Reality is mediated, filtered, fragmented         

         
            Reality is mediated, filtered, fragmented         
       
       
                             
           

              An immobilized body in a clinical space gazes, through technological artifice, towards a world that no longer belongs to it. Reality is mediated, filtered, fragmented. Freedom exists only as simulation. Consciousness remains captive between cold walls and digital promises.           

         
                   
           

Complete details about the artwork

           

The work represents a state of suspension between life and projection, between body and escape, between harsh present and comforting illusion. The character, immobilized in a hospital bed, is connected not to reality, but to an idealized reconstruction of it: an island, a calm sea, a sky without illness. But this freedom is merely an interface.

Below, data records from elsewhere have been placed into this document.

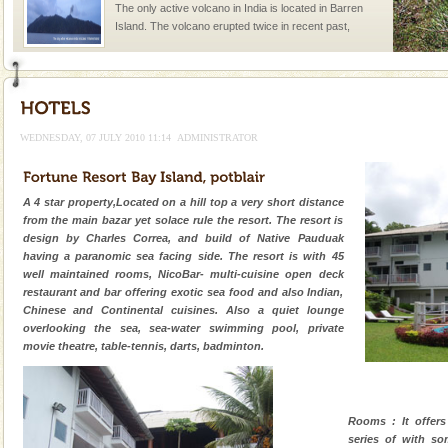
once in 1991 and again in 1994 - 95, after r
Baratang Island
This island between South and Middle Andaman has
beautiful beaches, mangrove creeks, mud-volcanoes
and limestone-caves. Andaman Trunk Road to
Rangat
WEDNESDAY, 07 JULY 2010 11:14
ADMINISTRATOR
Andaman Cruise Tours
A visit to Andaman and Nicobar is never complete
without a cruise to different islands of this one of a
A 4 star property,Located on a hill top a very short distance
kind union territory. There are quite a fe
from the main bazar yet solace rule the resort. The resort is
design by Charles Correa, and build of Native Pauduak
Andaman Monuments
having a paranomic sea facing side. The resort is with 45
well maintained rooms, NicoBar- multi-cuisine open deck
Cellular jail, located at Port Blair, stood mute witness
restaurant and bar offering exotic sea food and also Indian,
to the tortures meted out to the freedom fighters, who
Chinese and Continental cuisines. Also a quiet lounge
were incarcerated in this jail. The
overlooking the sea, sea-water swimming pool, private
movie theatre, table-tennis, darts, badminton.
Dugong – State Animal
Dugong, an endangered, herbivorous, marine
mammal, also known as the Sea Cow is the State
Animal of the island. It mainly feeds on sea-grass and
Rooms : It offer
oth
series of with s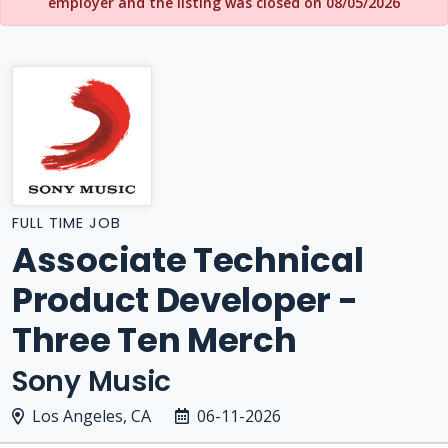
employer and the listing was closed on 08/05/2026
FULL TIME JOB
Associate Technical
Product Developer -
Three Ten Merch
Sony Music
Los Angeles, CA
06-11-2026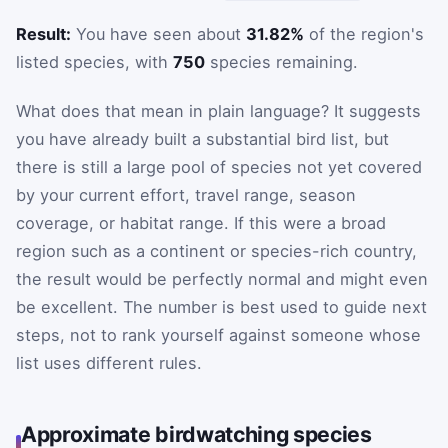
Result:
You have seen about
31.82%
of the region's
listed species, with
750
species remaining.
What does that mean in plain language? It suggests
you have already built a substantial bird list, but
there is still a large pool of species not yet covered
by your current effort, travel range, season
coverage, or habitat range. If this were a broad
region such as a continent or species-rich country,
the result would be perfectly normal and might even
be excellent. The number is best used to guide next
steps, not to rank yourself against someone whose
list uses different rules.
Approximate birdwatching species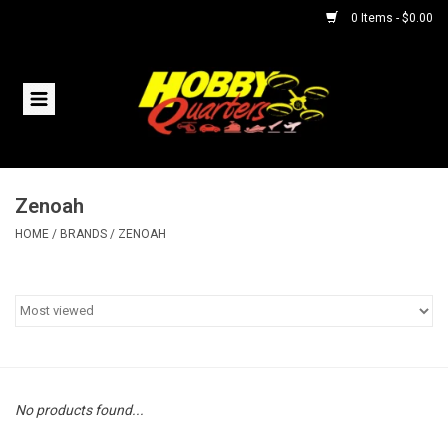
0 Items - $0.00
Home
RC Vehicles
Zenoah
Helicopters
HOME
/
BRANDS
/
ZENOAH
Boats
Planes
Accessories
No products found...
Trains & Slot Cars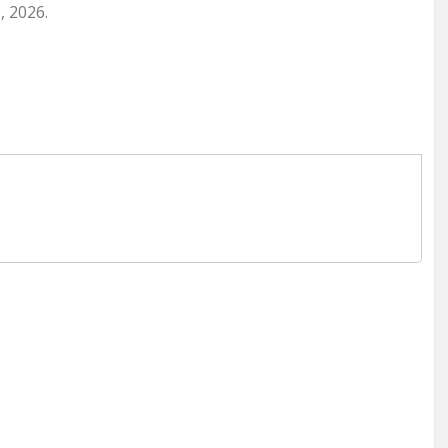
, 2026.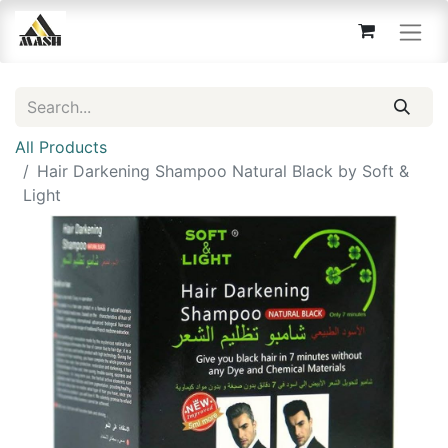
All Products
Hair Darkening Shampoo Natural Black by Soft &
Light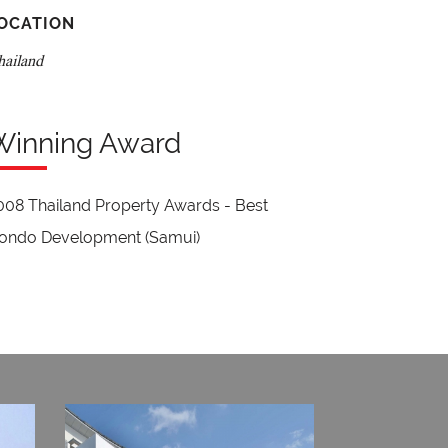
OCATION
hailand
Winning Award
008 Thailand Property Awards - Best
ondo Development (Samui)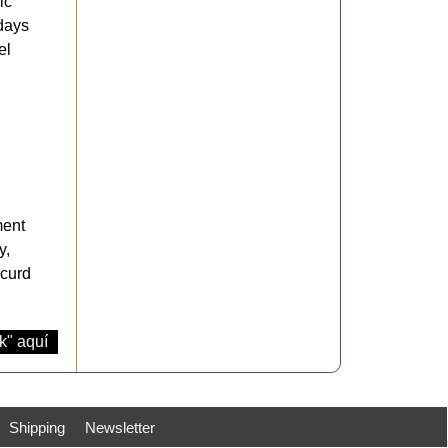
ic
 days
el
ment
y,
-curd
k" aquí
Shipping
Newsletter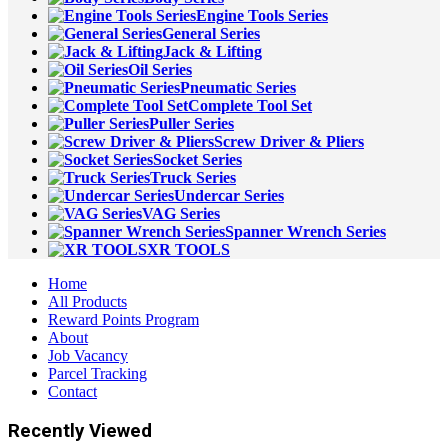
Engine Tools Series
General Series
Jack & Lifting
Oil Series
Pneumatic Series
Complete Tool Set
Puller Series
Screw Driver & Pliers
Socket Series
Truck Series
Undercar Series
VAG Series
Spanner Wrench Series
XR TOOLS
Home
All Products
Reward Points Program
About
Job Vacancy
Parcel Tracking
Contact
Recently Viewed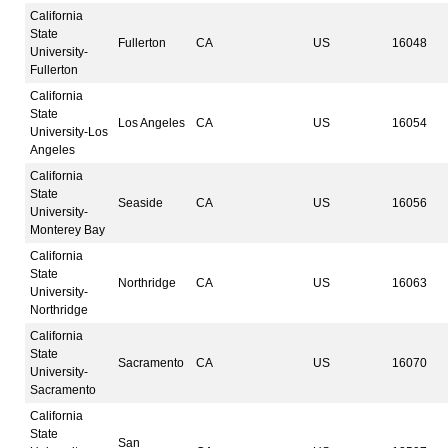
California
State
Fullerton
CA
US
16048
University-
Fullerton
California
State
Los Angeles
CA
US
16054
University-Los
Angeles
California
State
Seaside
CA
US
16056
University-
Monterey Bay
California
State
Northridge
CA
US
16063
University-
Northridge
California
State
Sacramento
CA
US
16070
University-
Sacramento
California
State
San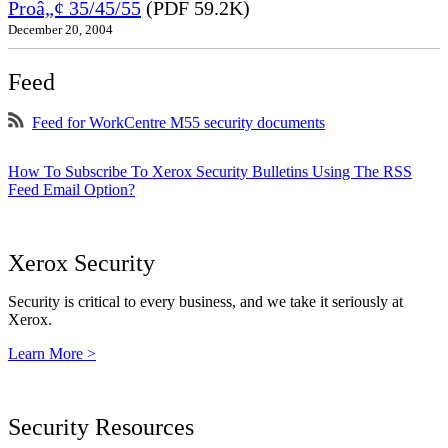
Proâ„¢ 35/45/55
(PDF 59.2K)
December 20, 2004
Feed
Feed for WorkCentre M55 security documents
How To Subscribe To Xerox Security Bulletins Using The RSS
Feed Email Option?
Xerox Security
Security is critical to every business, and we take it seriously at
Xerox.
Learn More >
Security Resources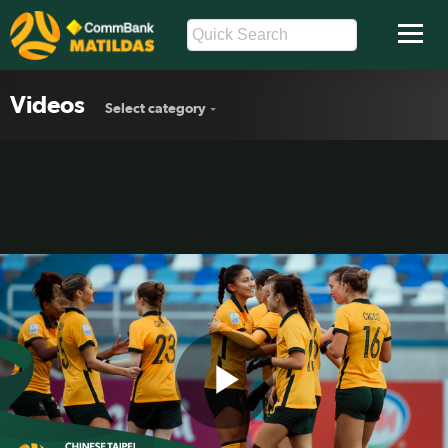
Videos
Select category
Play
CommBank Young Matildas v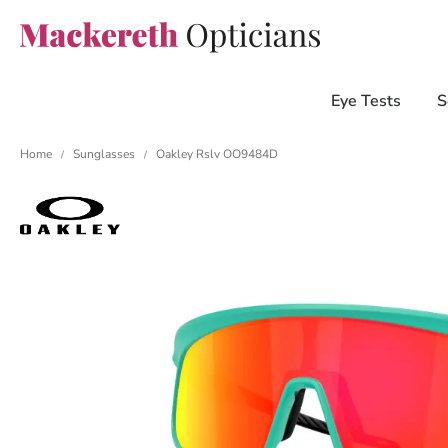
Eye Tests
S
Home
Sunglasses
Oakley Rslv OO9484D
/
/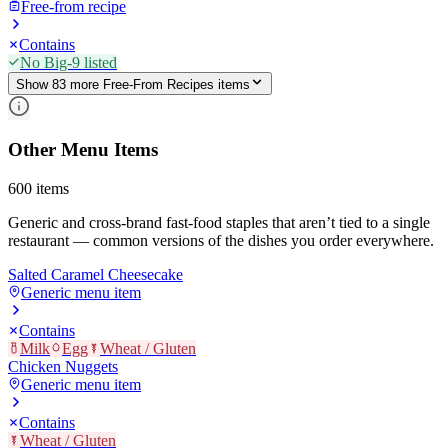
Free-from recipe
Contains
No Big-9 listed
Show
83
more
Free-From Recipes
item
s
Other Menu Items
600
items
Generic and cross-brand fast-food staples that aren’t tied to a single
restaurant — common versions of the dishes you order everywhere.
Salted Caramel Cheesecake
Generic menu item
Contains
Milk
Egg
Wheat / Gluten
Chicken Nuggets
Generic menu item
Contains
Wheat / Gluten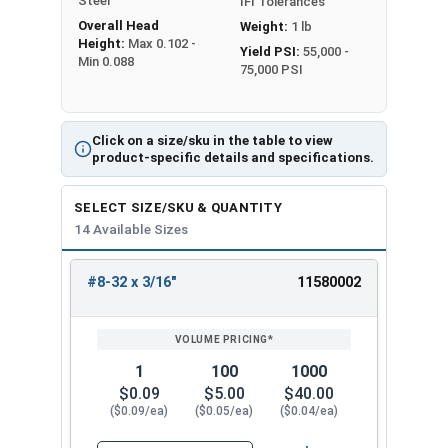
Steel
IFI Tolerances
Overall Head
Weight:
1 lb
Height:
Max 0.102 -
Yield PSI:
55,000 -
Min 0.088
75,000 PSI
Click on a size/sku in the table to view
product-specific details and specifications.
SELECT SIZE/SKU & QUANTITY
14 Available Sizes
#8-32 x 3/16"
11580002
REVIEW
ENTER
SIZE/SKU
VOLUME
ANY
PRICING*
QTY
1
100
1000
$0.09
$5.00
$40.00
($0.09/ea)
($0.05/ea)
($0.04/ea)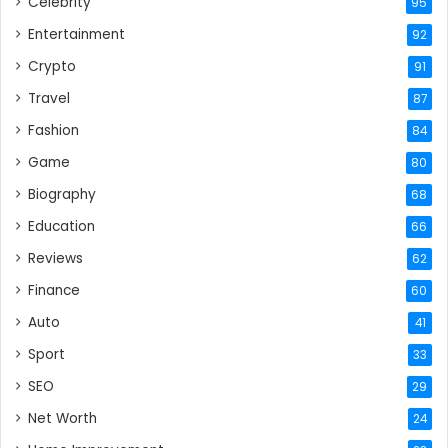
Celebrity
95
Entertainment
92
Crypto
91
Travel
87
Fashion
84
Game
80
Biography
68
Education
66
Reviews
62
Finance
60
Auto
41
Sport
33
SEO
29
Net Worth
24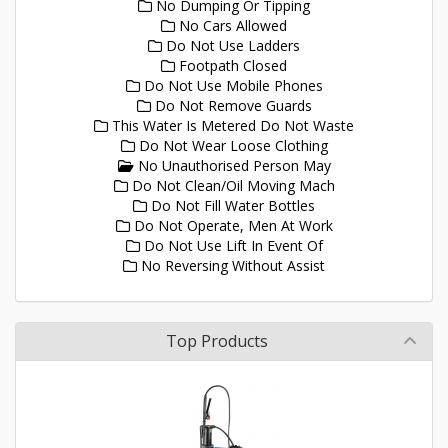
No Dumping Or Tipping
No Cars Allowed
Do Not Use Ladders
Footpath Closed
Do Not Use Mobile Phones
Do Not Remove Guards
This Water Is Metered Do Not Waste
Do Not Wear Loose Clothing
No Unauthorised Person May
Do Not Clean/Oil Moving Mach
Do Not Fill Water Bottles
Do Not Operate, Men At Work
Do Not Use Lift In Event Of
No Reversing Without Assist
Top Products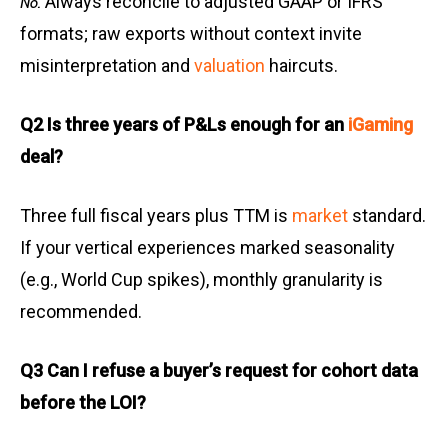
Always reconcile to adjusted GAAP or IFRS
No.
formats; raw exports without context invite
misinterpretation and
valuation
haircuts.
Q2 Is three years of P&Ls enough for an
iGaming
deal?
Three full fiscal years plus TTM is
market
standard.
If your vertical experiences marked seasonality
(e.g., World Cup spikes), monthly granularity is
recommended.
Q3 Can I refuse a buyer’s request for cohort data
before the LOI?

VR goggles become the fracturist symbol of artificial escape — a rupture between what is lived and what is allowed to be imagined. The cold, medical room is possessed by an almost uniform blue, a sign of stagnation, of time that no longer flows naturally, but is measured by machines. The clock in the background no longer indicates life, but its monitoring.

Happiness is projected onto the wall as a landscape without a body, without pain, without weight. The palm tree and the sea are not real — they are merely codifications of the human desire to escape suffering. Thus, the work does not speak of hope, but of dependence on simulacrum.

The fracture is not visually violent, but silent: between the vulnerable body and the perfect universe, between biological limits and the promise of the digital infinite. Man no longer dreams — he is connected to his own illusion.

This is a meditation on a future where suffering is not healed, but blurred by image. A world where pain no longer disappears, but is merely covered with artificial light.